[Opening SELECTED TEXT section]

Skip to content

aither-computer/aither-sdk

Repository files navigation

aither

Python SDK for the aither platform - contextual intelligence and model observability.

Features

  • Zero-code logging: Wrap any model and predictions are logged automatically
  • Framework support: sklearn, pytorch, tensorflow, tinygrad, transformers
  • Smart sampling: Captures sample + metadata from features (never blocks inference)
  • Label correlation: Track ground truth with trace ID correlation
  • Non-blocking: Background worker handles all API communication

Installation

pip install aither

Quick Start

import aither
from sklearn.ensemble import RandomForestClassifier

# Initialize
aither.init()  # Uses AITHER_API_KEY env var

# Train your model
model = RandomForestClassifier().fit(X_train, y_train)

# Wrap it - predictions are now logged automatically
tracked = aither.wrap(model, name="fraud_detector")

# Use normally
predictions = tracked.predict(X_test)

# Get trace_id for label correlation
trace_id = tracked.last_trace_id

Supported Frameworks

Framework Example
sklearn aither.wrap(RandomForestClassifier(), name="clf")
pytorch aither.wrap(MyNet(), name="net")
tensorflow aither.wrap(keras_model, name="tf_model")

[Closing SELECTED TEXT section]

PROBLEMS TO SOLVE:
1 - Which environment variable does aither.init() use, according to the aither README?
2 - Extend the aither README from where it stops, after the tensorflow row of the Supported Frameworks table.
The entries have no connection to the aither README.

[Opening PROVIDED INFORMATION section]

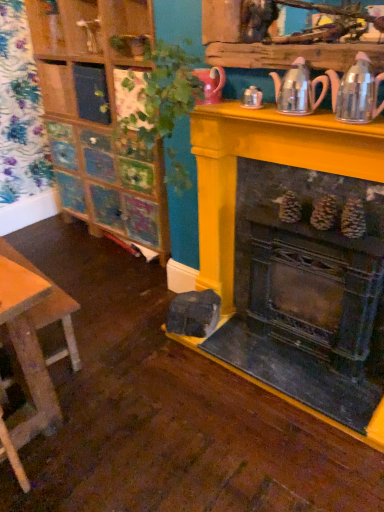
Question: From the image's perspective, is metallic silver tea pot at upper right, arranged as the first tea pot when viewed from the right, over green leafy plant at upper center?

Choices:
 (A) no
 (B) yes

Answer: (B)

Question: Is green leafy plant at upper center completely or partially inside metallic silver tea pot at upper right, which is the 2th tea pot in left-to-right order?

Choices:
 (A) no
 (B) yes

Answer: (A)

Question: From a real-world perspective, is metallic silver tea pot at upper right, which is the 2th tea pot in left-to-right order, over green leafy plant at upper center?

Choices:
 (A) yes
 (B) no

Answer: (A)

Question: Does metallic silver tea pot at upper right, which is the 2th tea pot in left-to-right order, have a greater height compared to green leafy plant at upper center?

Choices:
 (A) yes
 (B) no

Answer: (B)

Question: Considering the relative positions of metallic silver tea pot at upper right, arranged as the first tea pot when viewed from the right, and green leafy plant at upper center in the image provided, is metallic silver tea pot at upper right, arranged as the first tea pot when viewed from the right, behind green leafy plant at upper center?

Choices:
 (A) no
 (B) yes

Answer: (A)

Question: Considering the positions of point (347, 334) and point (342, 113), is point (347, 334) closer or farther from the camera than point (342, 113)?

Choices:
 (A) closer
 (B) farther

Answer: (B)

Question: Do you think rustic metal fireplace at center is within metallic silver tea pot at upper right, arranged as the first tea pot when viewed from the right, or outside of it?

Choices:
 (A) outside
 (B) inside

Answer: (A)

Question: Is rustic metal fireplace at center taller or shorter than metallic silver tea pot at upper right, which is the 2th tea pot in left-to-right order?

Choices:
 (A) short
 (B) tall

Answer: (B)

Question: From the image's perspective, is rustic metal fireplace at center positioned above or below metallic silver tea pot at upper right, which is the 2th tea pot in left-to-right order?

Choices:
 (A) below
 (B) above

Answer: (A)

Question: Is wooden stool at lower left inside or outside of green leafy plant at upper center?

Choices:
 (A) inside
 (B) outside

Answer: (B)

Question: Looking at their shapes, would you say wooden stool at lower left is wider or thinner than green leafy plant at upper center?

Choices:
 (A) thin
 (B) wide

Answer: (A)

Question: From a real-world perspective, is wooden stool at lower left positioned above or below green leafy plant at upper center?

Choices:
 (A) above
 (B) below

Answer: (B)

Question: Is wooden stool at lower left to the left or to the right of green leafy plant at upper center in the image?

Choices:
 (A) left
 (B) right

Answer: (A)

Question: From the image's perspective, is metallic silver tea pot at upper right, which is the 2th tea pot in left-to-right order, above or below green leafy plant at upper center?

Choices:
 (A) above
 (B) below

Answer: (A)

Question: Is metallic silver tea pot at upper right, arranged as the first tea pot when viewed from the right, wider or thinner than green leafy plant at upper center?

Choices:
 (A) thin
 (B) wide

Answer: (A)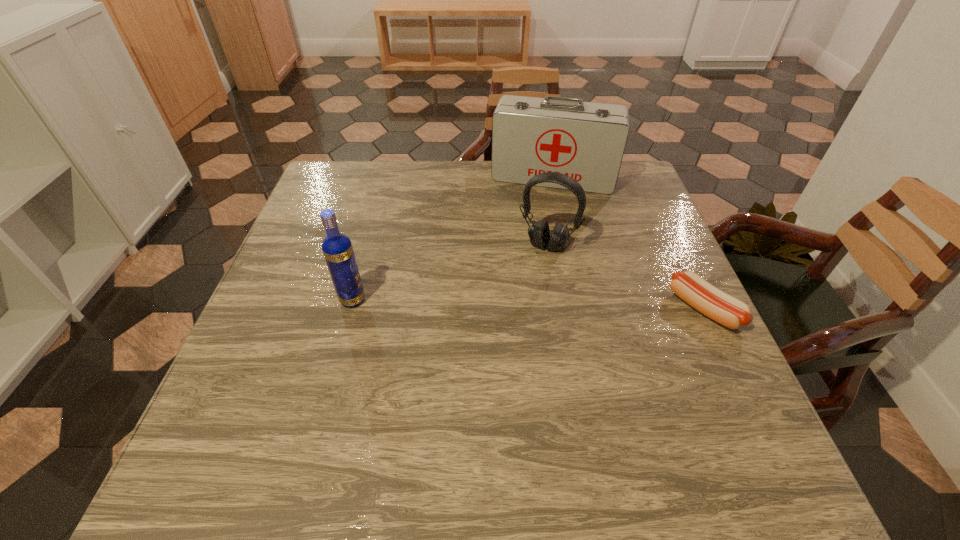
Locate an element on the screen. the leftmost object is located at coordinates (337, 248).

Where is `the rightmost object`? The height and width of the screenshot is (540, 960). the rightmost object is located at coordinates (728, 311).

Where is `the shortest object`? the shortest object is located at coordinates (728, 311).

Find the location of a particular element. the second farthest object is located at coordinates (539, 233).

At what (x,y) coordinates should I click in order to perform the action: click on the farthest object. Please return your answer as a coordinate pair (x, y). The height and width of the screenshot is (540, 960). Looking at the image, I should click on (586, 141).

Locate an element on the screen. free space located on the back of the leftmost object is located at coordinates (361, 269).

At what (x,y) coordinates should I click in order to perform the action: click on free spot located 0.270m on the back of the shortest object. Please return your answer as a coordinate pair (x, y). The width and height of the screenshot is (960, 540). Looking at the image, I should click on (658, 212).

Find the location of a particular element. The height and width of the screenshot is (540, 960). free space located 0.160m on the front-facing side of the third nearest object is located at coordinates (517, 301).

Identify the location of vacant space located 0.140m on the front-facing side of the third nearest object. The image size is (960, 540). (520, 295).

Locate an element on the screen. free space located 0.140m on the front-facing side of the third nearest object is located at coordinates (520, 295).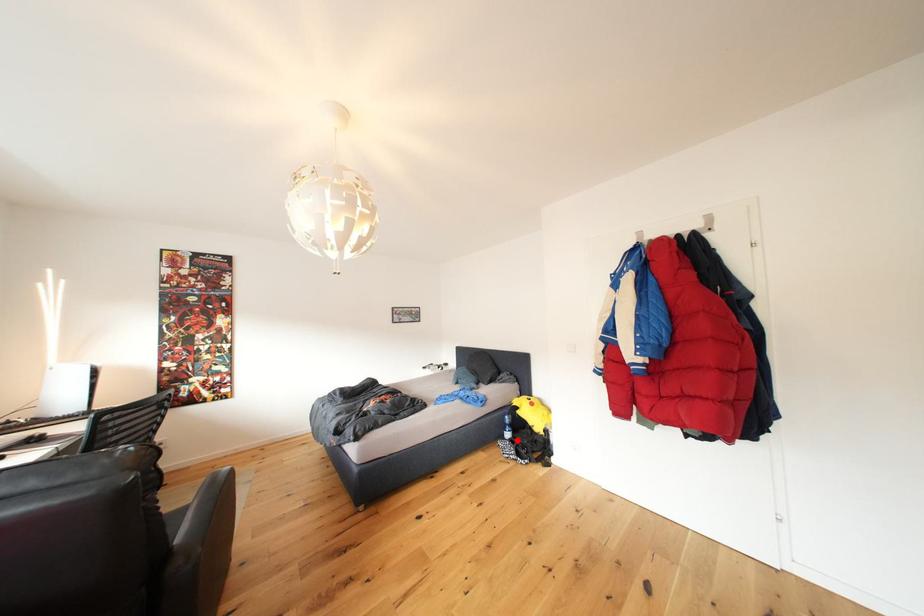
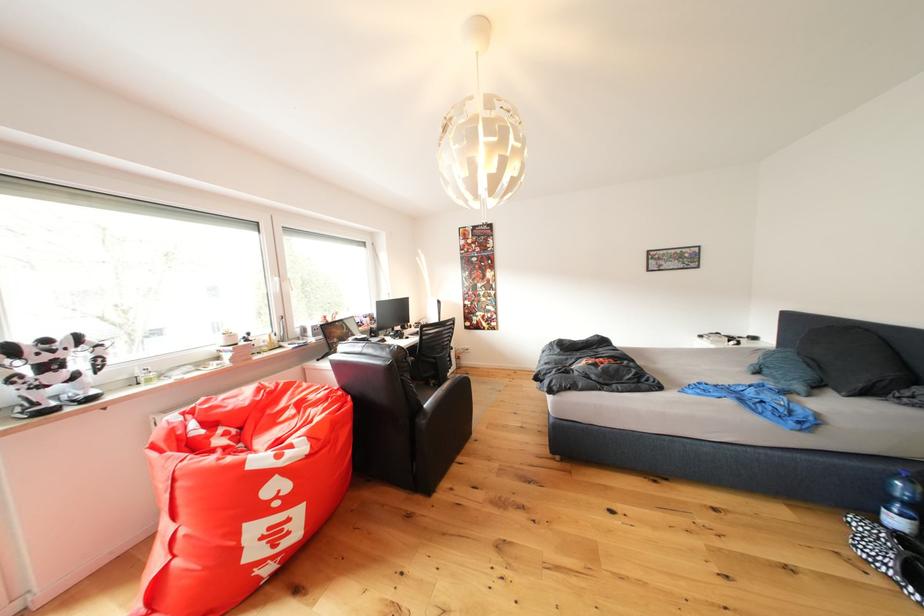
Question: I am providing you with two images of the same scene from different viewpoints. Given a red point in image1, look at the same physical point in image2. Is it:

Choices:
 (A) Closer to the viewpoint
 (B) Farther from the viewpoint

Answer: (A)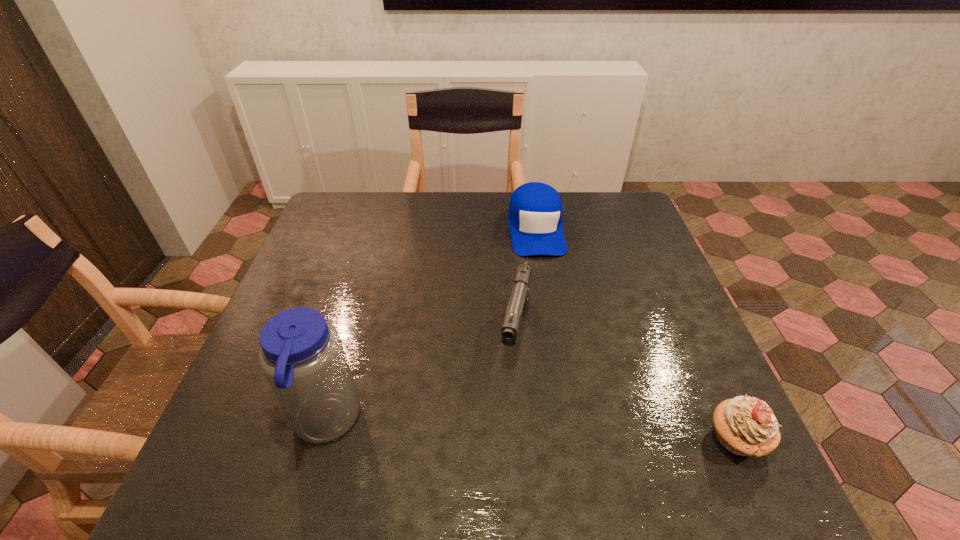
The width and height of the screenshot is (960, 540). In order to click on vacant space at the near edge of the desktop in this screenshot , I will do `click(508, 440)`.

Locate an element on the screen. This screenshot has width=960, height=540. vacant space at the right edge of the desktop is located at coordinates (631, 317).

The height and width of the screenshot is (540, 960). Find the location of `vacant space at the far left corner of the desktop`. vacant space at the far left corner of the desktop is located at coordinates (314, 234).

You are a GUI agent. You are given a task and a screenshot of the screen. Output one action in this format:
    pyautogui.click(x=<x>, y=<y>)
    Task: Click on the free spot between the cupcake and the gun
    The image size is (960, 540).
    Given the screenshot: What is the action you would take?
    pyautogui.click(x=626, y=386)

Where is `empty location between the water bottle and the baseball cap`? Image resolution: width=960 pixels, height=540 pixels. empty location between the water bottle and the baseball cap is located at coordinates (430, 325).

Find the location of `vacant point located between the water bottle and the gun`. vacant point located between the water bottle and the gun is located at coordinates (420, 377).

Locate an element on the screen. blank region between the tallest object and the gun is located at coordinates (420, 377).

Where is `vacant area between the gun and the water bottle`? vacant area between the gun and the water bottle is located at coordinates (420, 377).

Find the location of a particular element. free space between the water bottle and the third nearest object is located at coordinates (420, 377).

The width and height of the screenshot is (960, 540). Identify the location of free area in between the gun and the cupcake. (626, 386).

[Closing PROVIDED INFORMATION section]

ANSWERS TO THE PROBLEMS:
1 - AITHER_API_KEY

2 -
tinygrad aither.wrap(tinygrad_model, name="tiny")
transformers aither.wrap(pipeline("sentiment"), name="sentiment")

Also works with sklearn-compatible libraries: xgboost, lightgbm, catboost.

Configuration

Environment Variables

export AITHER_API_KEY="aith_your_api_key"
export AITHER_BASE_URL="https://aither.computer"  # optional

Explicit Initialization

aither.init(
    api_key="aith_your_api_key",
    base_url="https://aither.computer",
    flush_interval=1.0,
    batch_size=100,
)

API Reference

aither.wrap(model, name, **options) - Recommended

Wrap a model for automatic prediction logging.

tracked = aither.wrap(
    model,                          # Any ML model
    name="fraud_detector",          # Required: model identifier
    version="1.2.3",                # Optional: model version
    environment="production",       # Optional: deployment env
    sample_rows=5,                  # Max rows to sample (default: 5)
    sample_columns=10,              # Max columns to sample (default: 10)
    features_fn=custom_extractor,   # Custom feature extraction
)

# Use the wrapped model normally
result = tracked.predict(X)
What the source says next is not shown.